Leskow (mit Betonung auf der zweiten Silbe) wurde als Sohn eines Beamten, der erst kurz zuvor geadelt worden war, geboren. Seine Ausbildung erfolgte anfangs durch Privatlehrer, später besuchte er das Gymnasium von Orjol, das er ohne Abschluss verließ. Nach dem finanziellen Ruin der Familie begann er 1847 als Kanzleibeamter beim Kriminalgericht von Orjol zu arbeiten. 1850 ging er nach Kiew, wo er als Sekretär für die Rekrutierungsbehörde der Armee arbeitete. In Kiew förderte ein angeheirateter schottischer Onkel, der Professor für Medizin war, Leskows weitere Ausbildung.
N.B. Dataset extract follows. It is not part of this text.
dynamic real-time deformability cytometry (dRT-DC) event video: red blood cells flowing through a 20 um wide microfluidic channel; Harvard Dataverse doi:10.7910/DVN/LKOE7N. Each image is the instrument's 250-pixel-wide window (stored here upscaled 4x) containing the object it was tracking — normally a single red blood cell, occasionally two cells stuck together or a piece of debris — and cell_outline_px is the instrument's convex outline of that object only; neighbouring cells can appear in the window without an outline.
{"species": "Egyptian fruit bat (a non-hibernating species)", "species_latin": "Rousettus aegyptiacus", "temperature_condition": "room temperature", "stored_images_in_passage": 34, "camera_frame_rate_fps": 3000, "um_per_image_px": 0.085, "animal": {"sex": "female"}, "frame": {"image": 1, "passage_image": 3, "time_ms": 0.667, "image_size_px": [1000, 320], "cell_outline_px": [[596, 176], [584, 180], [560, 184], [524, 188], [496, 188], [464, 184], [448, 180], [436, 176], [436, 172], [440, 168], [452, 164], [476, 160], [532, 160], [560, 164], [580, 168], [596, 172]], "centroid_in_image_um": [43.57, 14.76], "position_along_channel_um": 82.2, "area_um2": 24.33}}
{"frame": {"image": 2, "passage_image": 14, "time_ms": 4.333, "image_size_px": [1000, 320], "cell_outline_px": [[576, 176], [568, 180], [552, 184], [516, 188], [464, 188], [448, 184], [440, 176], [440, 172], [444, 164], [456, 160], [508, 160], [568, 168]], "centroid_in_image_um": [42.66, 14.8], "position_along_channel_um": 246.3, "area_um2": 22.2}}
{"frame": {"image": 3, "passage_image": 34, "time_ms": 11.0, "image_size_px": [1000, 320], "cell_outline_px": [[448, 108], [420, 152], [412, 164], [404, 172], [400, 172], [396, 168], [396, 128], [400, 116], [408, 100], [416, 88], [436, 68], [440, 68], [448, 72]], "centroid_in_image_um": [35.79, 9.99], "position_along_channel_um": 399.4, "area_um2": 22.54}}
1853 heiratete Leskow Olga Smirnowa. Aus der Ehe gingen zwei Kinder, ein Sohn und eine Tochter, hervor. Ab 1857 arbeitete er für ein englisches Handelsunternehmen, in dessen Auftrag er viel reisen musste, wobei er weite Teile Russlands kennenlernte. 1860 kündigte er seine Stellung, verließ seine Frau und ließ sich in Petersburg als Journalist nieder. In dieser Zeit begann er auch zu schreiben und erste Erzählungen erschienen in Zeitschriften. Zwischen 1862 und 1863 bereiste er Osteuropa und Frankreich. Ab 1865 lebte er mit Katerina Bubnowa zusammen; der gemeinsame Sohn, Andrei Leskow, schrieb später die erste Biografie des Autors.
1874 nahm Leskow eine Anstellung im Kultusministerium an. 1883 wurde er dort entlassen, nachdem er sich kritisch über Kirche und Staat geäußert hatte. Auch mit seinen literarischen Arbeiten kam er in den Folgejahren immer häufiger in Konflikt mit der staatlichen Zensur. Leskow starb 1895 an den Folgen einer Krebserkrankung und wurde auf dem Petersburger Wolkowo-Friedhof beigesetzt.
Mit seinen Romanen Ohne Ausweg und Bis aufs Messer geriet Leskow früh in Gegensatz zu den tonangebenden, liberalen literarischen Kreisen. Durch seine Erzählungen und Novellen erlangte er schließlich Anerkennung und galt zu Lebzeiten, neben Dostojewski und Tolstoi, als der bedeutendste russische Prosaautor. Leskow war ein kenntnisreicher und durchaus kritischer Beobachter Russlands. Er trat für Reformen ein, lehnte jedoch jede Art von umstürzlerischer Bewegung ab. Die Problematik der meisten Werke Leskows ergibt sich aus der Aufdeckung des Widerspruchs zwischen einem unverfälschten natürlichen Wesen des Menschen und einem verzerrten, wie es im alltäglichen gesellschaftlichen Handeln hervortritt. Der Dichter stellte demnach nicht die Befreiung des Menschen durch eine Befreiung der Gesellschaft dar, sondern durch eine Abwendung von ihr, weshalb er in einen unversöhnlichen Gegensatz zur revolutionären russischen Bewegung geriet.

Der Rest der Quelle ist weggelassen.